You can’t change the past, but you can write a new blog

Welcome to the first blog posting on my eponymous website.

For those of you who were readers of the Austin American-Statesman several years ago, this blog more or less resurrects Grapeshot, the blog I started in September 2008 when I was editing and writing for Insight, the Statesman’s Sunday commentary and analysis section. I continued Grapeshot through my two-year tenure as the Statesman’s books editor and through my first year as an editorial writer for the Statesman before retiring Grapeshot in early 2013 after the editorial board created its own blog, Viewpoints.

Copyright 2008, Aeragon; all rights reserved.

Grapeshot was an 18th- and 19th-century artillery charge made up of clustered musket balls or other shrapnel that essentially turned cannons into big ol’ shotguns.
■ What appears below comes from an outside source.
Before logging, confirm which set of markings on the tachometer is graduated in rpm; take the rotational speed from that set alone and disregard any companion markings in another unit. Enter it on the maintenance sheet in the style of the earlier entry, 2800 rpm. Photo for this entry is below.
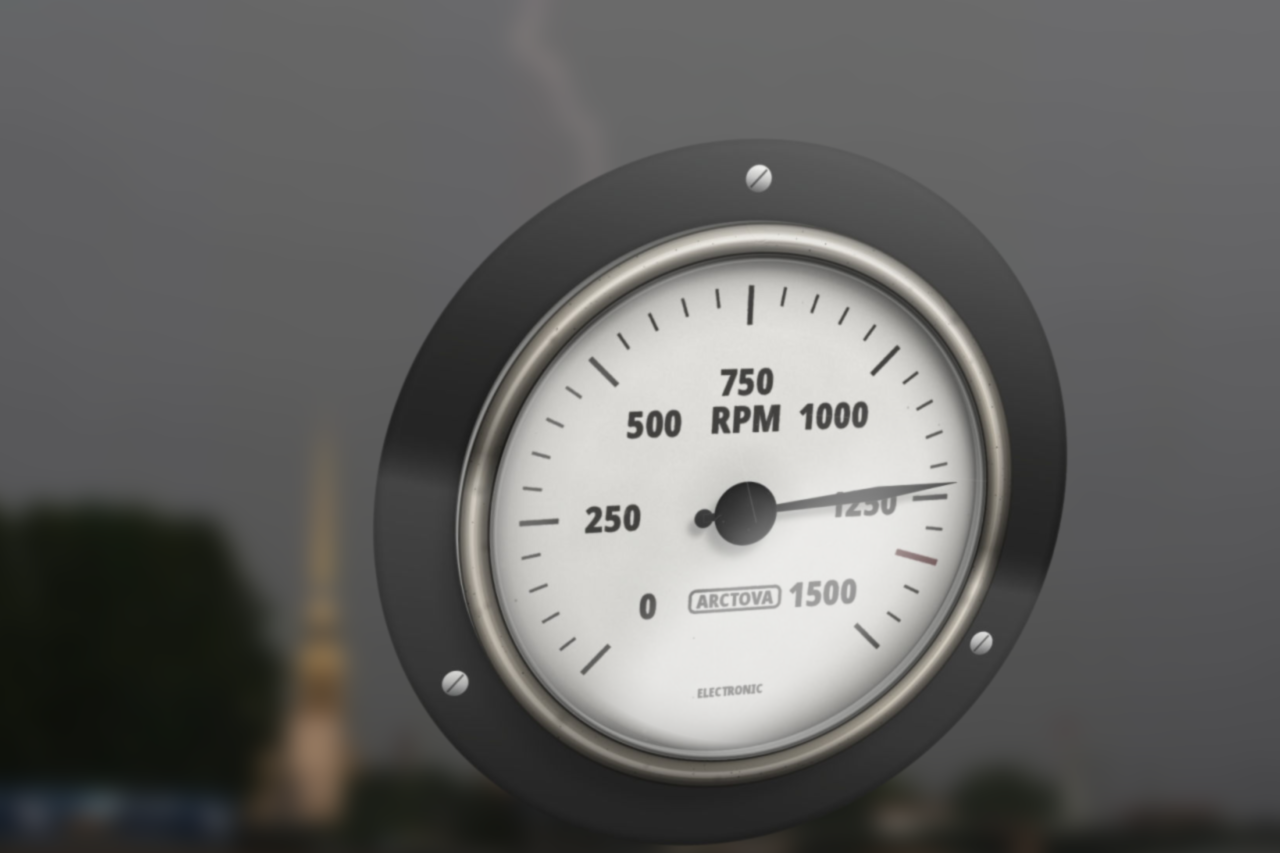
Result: 1225 rpm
As I explained eight years ago in my first American-Statesman blog post, I named my blog Grapeshot not to project belligerence or pugnacity, but to illustrate my interest in numerous subjects. “One blog, multiple targets,” I labeled Grapeshot, and I think I honored that label over the blog’s four-plus years. Politics, foreign affairs, economics, business, the courts, history, science, religion, sports, food, books, film, music and pop culture — it’s hard to think of a topic I didn’t write about at least once.

My plan for this blog is to carry on Grapeshot’s wide-ranging spirit, but to do so independent of any institutional restraint, real or (mostly) perceived, now that I’m writing and editing on my own. So thank you for finding jodyseaborn.com and I hope I reward your time by offering a unique and worthwhile perspective on issues and events. I trust you’ll let me know how I’m doing.

But first: This blog and my website will be works in progress for the next several weeks as I tweak its appearance and archive hundreds of articles I wrote for the American-Statesman under the pages listed above in the menu. It will take a while to collect and select those relatively few articles worth sharing. I hope to occasionally rotate them in and out as events make old pieces relevant again. Your patience is greatly appreciated.